Several recent studies have pointed out that file I/Os can be a major performance bottleneck for some large Web servers. Large I/O buffer caches often do not work effectively for large servers. This paper presents a novel, light-weight, temporary file system called TFS that can effectively improve I/O performance for large servers with minimal cost. TFS is a much more cost-effective scheme than the full caching policy for large servers. It is a user-level application that manages files on a raw disk and works in conjunction with a regular file system as an I/O accelerator. Since the entire system runs in the user space, it is easy and inexpensive to implement and maintain. It also has good portability. TFS uses a novel disk storage subsystem called Cluster-structured Storage System (CSS) to manage files. CSS uses only large disk reads and writes and does no have garbage collection problems. Comprehensive trace-driven simulation experiments show that, TFS achieves up to 160% better system throughput and reduces at up to 77% I/O latency per URL operation than that in a traditional Unix Fast File System in large Web servers.
Various recent studies [1] have shown that disk I/O is one of the important performance bottlenecks for large Web servers. One problem with full caching (cache all Web files in very large RAM) is that the solution would be very expensive at high throughput levels. This is because that the file system size often increases linearly with the server throughput.
Another important change in large-scale Web server traffic is that, client browser caches and proxy servers filter out most access locality at server side. It makes the Least Recently Used (LRU) cache management policy less effective. Greedy-Dual algorithm developed by Cao et al. is a better algorithm to consider locality, size and network latency/cost [2]. But it does not consider how to make I/O read intensive workload (an important character in largescale Web servers) faster.
Other recent techniques such as content distributed network (CDN) or reverse proxy server aim to improve Web server performance by dynamic load balancing, but are not much helpful for I/O problems.
For the above-stated reasons, we argue that, rather than caching a huge file data set in RAM , we should pay more attention to the efficiencies of secondary storage management. We aim to design a cost-effective, high performance I/O subsystem with only a modest I/O buffer cache (such as 256 MB) to replace a full caching scheme (which requires 4 GB of RAM or more) for largeWeb servers. The I/O performance of this new I/O subsystem would reach that of full caching strategy.
Currently most Web servers are designed to run on top of a general purpose file system. Such a design has several inherent performance disadvantages: they cannot efficiently handle small files, leading to very poor performance; there are very few techniques studied to improve the I/O read performance since read requests dominate the file system traffic in Web server workloads; current solutions do not have effective prefetching functions that can be very helpful in Web server workloads with good spatial locality; the meta-data overhead also poses a serious problem for regular file systems.
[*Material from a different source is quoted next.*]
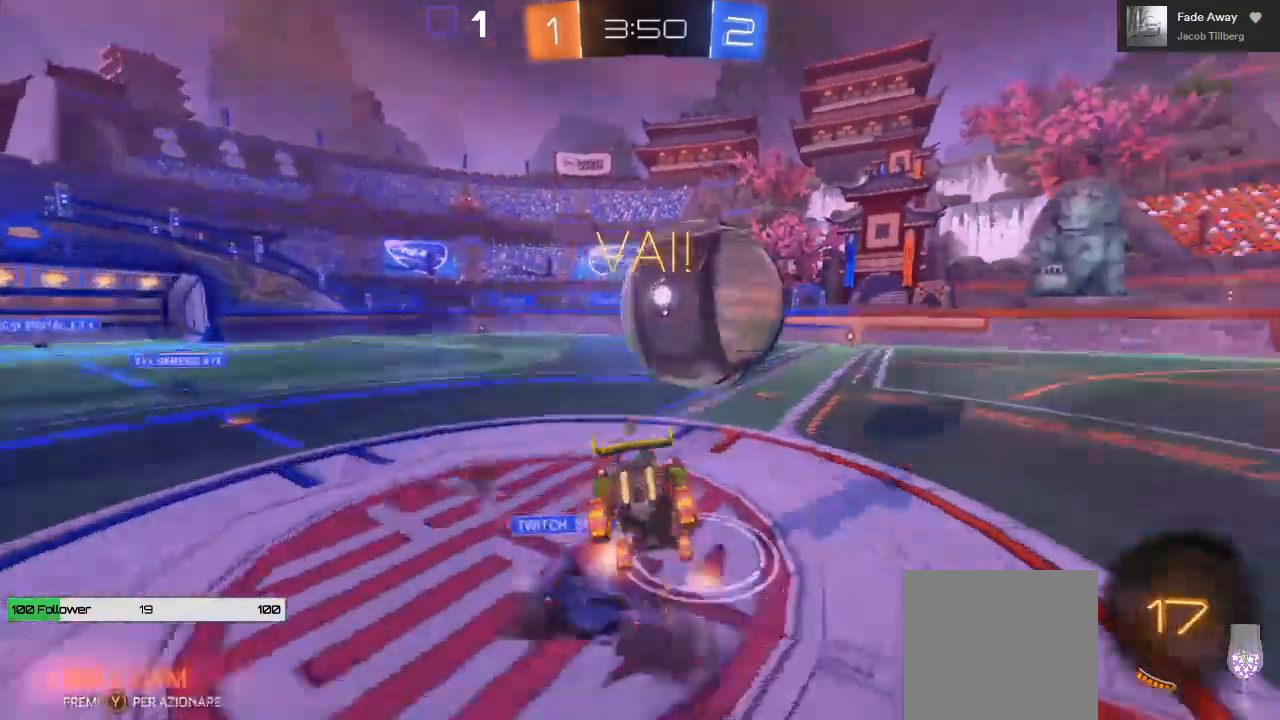
{"buttons": ["R2"], "left_stick": "up-right", "right_stick": "center", "events": [[17, "left_stick", "up"], [283, "L3", "up"], [433, "A", "up"], [433, "left_stick", "up-right"], [450, "L1", "up"]]}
In order to solve the above-mentioned problems, we may also develop a new file system that is optimized for Web servers to replace the file system of the host OS. Since it is too expensive to implement and maintain a new file system in the kernel, we propose to let Web servers to use raw disks to manage their own data and meta-data and by-pass the regular file systems (RFS). For reasons of compatibility, simplicity and easy implementation, we develop a Temporary File System (TFS) for large Web servers as an accelerator. TFS works in front of a RFS to service repeated file accesses while RFS still handles issues like file creations, invalidations, security and etc. When a file is read for the first time, the system sends another file copy from the RFS to the TFS (resides on a raw disk partition). All later accesses to this file will be handed over to TFS until the file is modified or deleted. The entire process is completely transparent to users. The advantages of such a design are simple but more efficient implementations and good portability.
The system consists of the following major components. They are discussed in details in the rest of this section.
Figure 1 shows the illustration of the system architecture.
We used HTTP trace-driven simulation to evaluate the TFS performance. The Unix FFS mounted on the asynchronous mode is chosen as the baseline system. The FFS simulator is built on top of the Greg Ganger's DiskSim. We chose a Quantum Atlas 10K 9.1 GB as the basic model (the largest model provided by DiskSim). It has 40 MB/sec date transfer rate and 4.7 ms seek time. The TFS system simulator consists of a TFS simulator and a RFS (FFS) simulator. To ensure fairness, the I/O buffer cache size of the baseline system (FFS) is the sum of the I/O buffer cache size of RFS and the TFS buffer cache size.
We obtained a very recentWeb trace, UCBSep01, from the HTTP server of the Computer Science Department of University of California at Berkeley. We also obtained two other small traces,World-Cup98 and ClarkNet, from the Internet Achieve and expanded by linear insertions.
We define URL latency equaling to the sum of URL I/O latency and CPU processing time (including idle time). Figure 2 compares the average disk latency per URL request, calculated by dividing the total disk I/O latency by the total request number. We can clearly see that TFS achieves dramatical performance improvements over FFS -async, reducing the I/O latency per URL request by 18-65%.
Figure 2: Average Disk I/O Latency per URL Request between TFS and FFS
TFS shares some insights with its sister project called UCFS [3], a user-level customized file system to boost I/O performance for Web proxy servers. The main differences are TFS is optimized for Web servers which are almost read-only, while UCFS is for proxy servers, which also see heavy write traffic. Kant and Won [1] examined the characteristics of SPECWeb99 benchmark with respect to its file-caching properties and suggested to address the efficiencies of file cache management, I/O management, and I/O subsystem components instead of attempting to cache huge portions of the file-set.
This paper presents a novel light-weight, custom temporary file system accelerator called TFS for large Web servers. Extensive simulation confirms that TFS can drastically improve large Web server performance.